The Budget Summit (1990)

     A massive budget crisis arose when, halfway through 1990, it was revealed that the OMB figures on which President Bush had based his budget were overly optimistic. The OMB did not factor in the recession or the impact of the savings and loan bailout. (Shuman, 315) The President was forced to call a bipartisan budget summit. The summit resulted in the Omnibus Budget Reconciliation Act of 1990 (OBRA) and the breaking of Bush's "no new taxes" election pledge of 1988. The Act's Title XIII, the Budget Enforcement Act of 1990 dramatically restructured budget procedure and priorities. The deficit reduction goals of GRH were drastically reduced with a goal of an $83 billion deficit by 1995 and the focus changed from deficit reduction to spending caps.
     The legislation also set up "fire walls" within the realm of discretionary spending. Three separate areas were established within discretionary spending: defense, domestic programs, and foreign aid. Under the concept of fire walls, a deficit in one of these budget areas could not be remedied by taking funds from another. Any savings which occurred in one area had to be used toward debt reduction.
     The 1990 Budget Act also established a pay-as-you-go or PAY-GO system. PAY-GO prevented the expansion of existing programs or the introduction of new ones unless Congress was willing to cut some other programs within its "fire walled" area. For example, if Congress wanted to increase funding for education, it would have to cut something else within the domestic budget.
     Under this Act, the Executive maintained all powers of sequestration, and could order it if the discretionary caps or deficit reduction goals were not met, or if PAY-GO violations occurred. However, since sequestration now occurs within the "fire walls," across the board budget cutting is limited by the legislation. (Shuman, 333-34)

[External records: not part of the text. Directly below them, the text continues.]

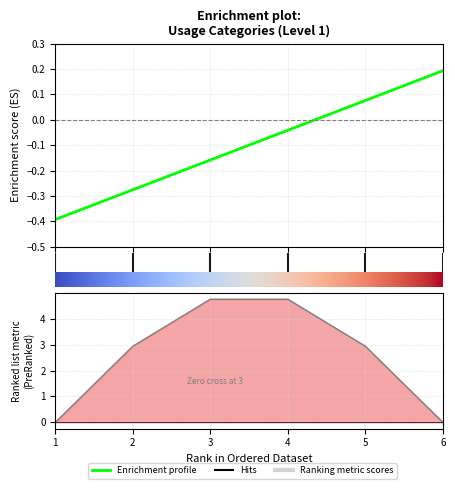

Where is Ranking metric scores nearest to the value 2?

2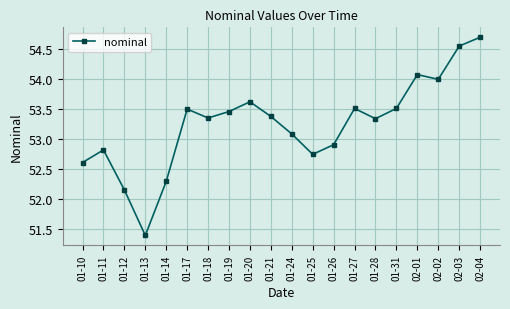

Where is the first local maximum?

01-11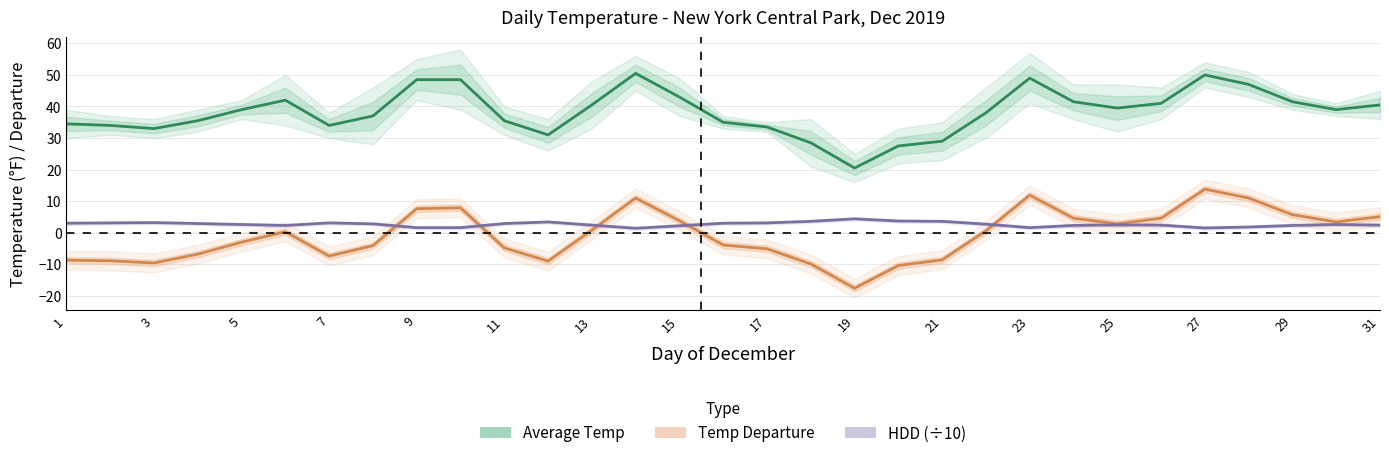

Rank the series by their maximum value, from highest to lowest.

Average Temp, Temp Departure, HDD (÷10)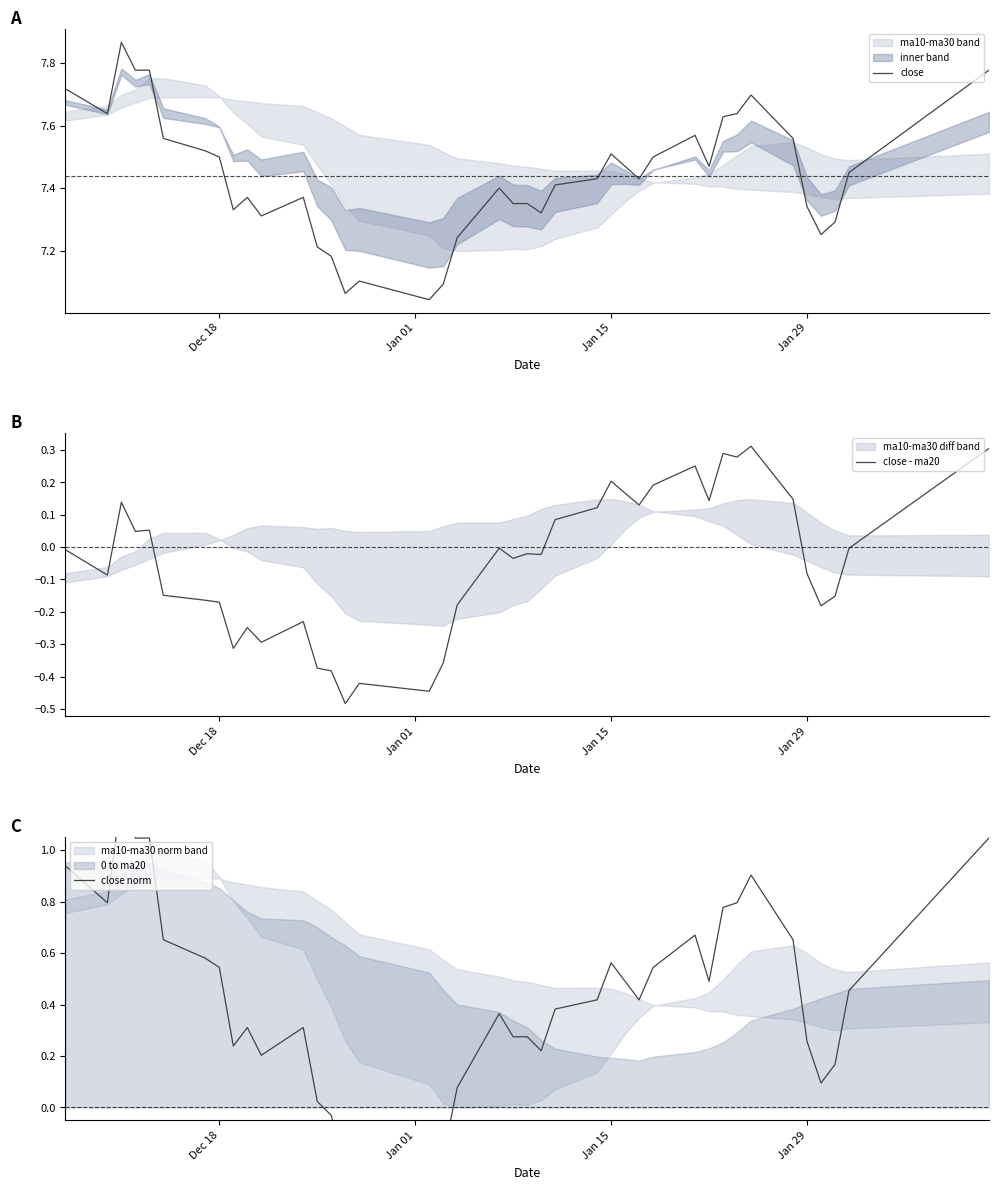

What is the difference between the second highest and second lowest values in the close norm series?

1.3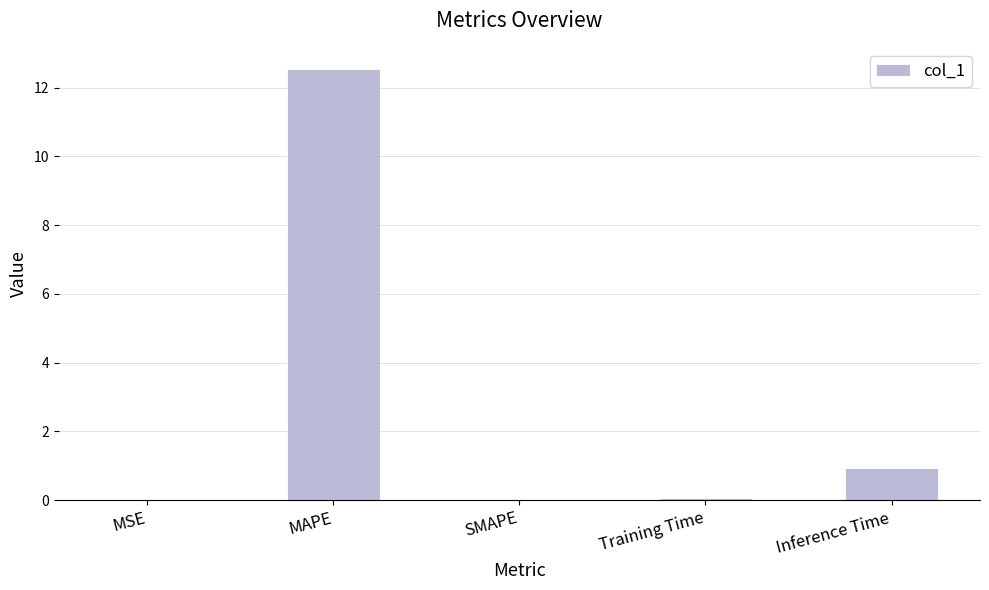

Which label corresponds to the largest value in the chart?

MAPE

Clinton's Budget Reconciliation Act (1993)

     The breaking of President Bush's "Read my lips, no new taxes" pledge contributed to the election of President Clinton in 1992. Because of troubles with the Republicans at the beginning of his administration, and because his budget plan included increasing taxes on the wealthy, the Omnibus Budget Reconciliation Act of 1993--which contained President Clinton's budget--passed by very narrow margins: by only two votes in the House, and by a tie breaking vote cast by Vice President Al Gore in the Senate.
     The deficit reduction measures in this Act include a goal of reducing the budget deficit over a five-year period by $496 billion. In this way, the annual deficit will be brought down to $212 billion by 1998. This five-year deficit reduction is to be achieved by $255 billion in budget cuts and $241 billion in revenue increases. However, most of the spending cuts will not kick in until 1996.
     The Clinton budget includes tightening spending, including reductions in the military budget; raising taxes on families with incomes over $115,000; and increasing interest payments on the national debt. Attempts at increased spending cuts are likely to be introduced in forthcoming sessions of Congress.


References

Berman, Larry. The Office of Management and Budget and the Presidency, 1921-1979. Princeton, NJ: Princeton University Press, 1979.

Cushman, Robert F. Cases in Constitutional Law. Englewood Cliffs, NJ: Prentice Hall, 1989.

Franklin, Daniel P. Making Ends Meet: Congressional Budget Making in the Age of Deficits . Washington, DC: Congressional Quarterly Press, 1993.

Shuman, Howard E. Politics and the Budget: The Struggle Between the President and the Congress . Englewood Cliffs, NJ: Prentice Hall, 1992.